Outras informações interessantes se referem à quantidade de papel-moeda em circulação. Esta não apenas aumentou durante a pandemia, mas também aumentou em proporção muito acima da esperada pelo Banco Central, o que justificaria a criação da nova moeda.

A segurança do sistema financeiro, assim como o combate à lavagem de dinheiro, são outros pontos abordados. O BC mostra como as medidas de combate ao crime vão muito além da decisão sobre criar uma nova cédula.

De fato, quando penso nas raízes da criminalidade financeira no Brasil, o valor das notas de real não me vem à cabeça entre as principais explicações. O ônus da prova deve ser de quem aponta a nova nota de R$ 200 como incentivo ao crime. Até o momento, os críticos da medida não apresentaram evidências convincentes sobre o que dizem.

É essencial assistir à coletiva do Banco Central antes de opinar sobre a nova cédula. E, factualmente, as explicações são boas e dialogam com os pontos levantados pelos críticos.
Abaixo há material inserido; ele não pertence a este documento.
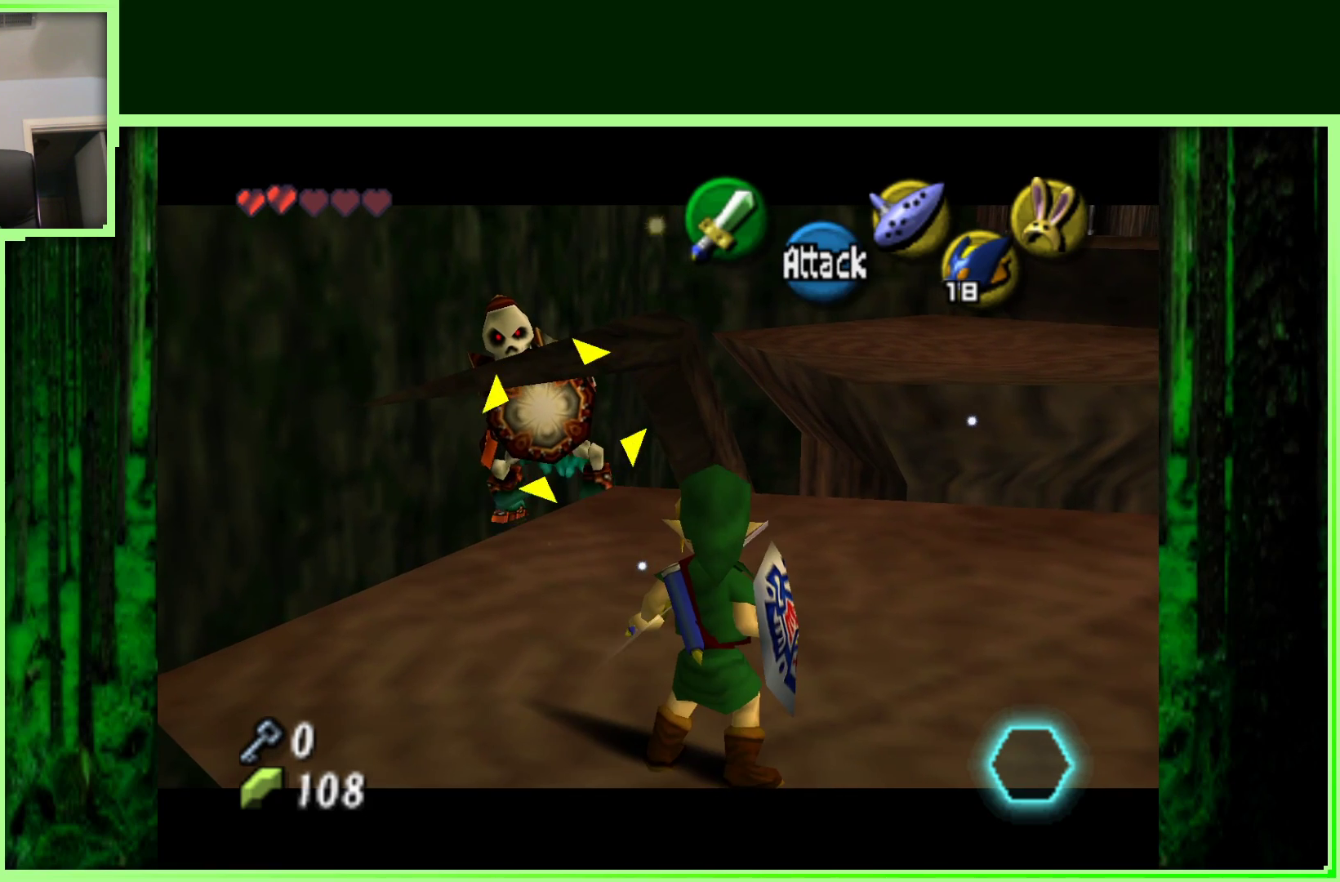
{"buttons": [], "left_stick": "up-left", "events": [[267, "left_stick", "left"], [350, "left_stick", "up-left"]]}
Há um argumento que não abordei até agora: será que o BC não deveria usar as dificuldades operacionais do momento para aprofundar a digitalização da moeda, ao invés de criar uma nova cédula? O que esse argumento não mostra, porém, é que o BC brasileiro já vem fazendo um esforço consistente neste sentido, que merece reconhecimento.

O Banco Central merece respeito

Houve um tempo em que o Banco Central do Brasil merecia diversas críticas, especialmente no período de hiperinflação. Desde o advento do real em 1994 e, posteriormente, do tripé macroeconômico em 1999, o nosso BC se estabeleceu como uma das instituições mais sérias do Estado brasileiro. Apesar de um interregno irresponsável na gestão de Dilma e Tombini, a diretoria do BC merece nosso respeito pela atuação nas últimas décadas.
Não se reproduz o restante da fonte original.